The Normandie slim-straight fit has been the brand’s biggest seller in men’s, but Adams-Geller expects the even slimmer Federal fit, which has a leg opening an inch smaller than the Normandie, to become more popular heading into spring. “Even in the slim fit, guys increasingly want that tapered look down to the ankle — but not a painted-on look,” explained Adams-Geller.


At Hudson Jeans, colored bottoms now make up about 25 percent of sales, with blue and black at 75 percent. “I think the color trend is here to stay and will become almost like a basic,” said Peter Kim, ceo of the Los Angeles-based company.

Men’s sales expanded about 85 percent this year at Hudson and the company is forecasting to double business in 2013. The company has narrowed its assortments and focused on key styles, including the Byron slim-straight fit. “We found a fit that is working across the board and have developed around it with colors, fabrics and washes,” explained Kim.

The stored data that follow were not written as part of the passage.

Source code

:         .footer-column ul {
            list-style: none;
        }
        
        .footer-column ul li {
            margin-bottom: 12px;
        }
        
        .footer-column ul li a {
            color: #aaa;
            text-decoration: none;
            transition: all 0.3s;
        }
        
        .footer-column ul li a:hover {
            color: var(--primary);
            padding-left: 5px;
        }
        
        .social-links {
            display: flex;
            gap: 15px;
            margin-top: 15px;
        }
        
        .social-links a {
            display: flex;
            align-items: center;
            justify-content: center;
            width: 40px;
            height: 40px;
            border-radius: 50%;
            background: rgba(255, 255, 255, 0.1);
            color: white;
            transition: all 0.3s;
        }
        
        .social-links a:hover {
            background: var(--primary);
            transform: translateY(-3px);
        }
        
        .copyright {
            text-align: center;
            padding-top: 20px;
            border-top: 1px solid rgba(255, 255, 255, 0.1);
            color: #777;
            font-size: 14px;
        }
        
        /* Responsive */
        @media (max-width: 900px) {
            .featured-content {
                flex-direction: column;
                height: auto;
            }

The unpredictable retail climate has Hudson focused on business fundamentals, emphasized Kim. “With the uncertainty around the election, the European crisis and the slowdown in China growth, it’s a pretty scary time from one perspective. But we are tightening every nut and bolt to make sure we are running an extremely efficient operation,” said Kim. “We are pushing our creativity and not resting on our laurels.”

Men’s now comprises 15 percent of total sales at Hudson and Kim is aiming to reach 35 percent within two years, which he believes is a healthy ratio. “I just got out of a board meeting last week and everyone is pumped and excited going forward,” he noted when asked about a potential sale of the brand by investors Fireman Capital Partners and Webster Capital.

In 2013, J Brand forecasts that men’s will make up 15 percent of total sales. Slimmer fits and color — including two-tone effects — will lead the way in denim, while tailored chinos, with cuffed and cropped options, complement the jeans offerings. “We are the fastest growing brand in most of our major stores. We feel ecstatic about our men’s business. It’s like when our women’s business was growing,” said Jeff Rudes, ceo of J Brand, which is carried in about 800 doors globally. “It’s all about quality of our customer base. We are expanding specialty stores and doors, and expanding doors each season at our majors. And we are expanding our presentation space in key major doors.”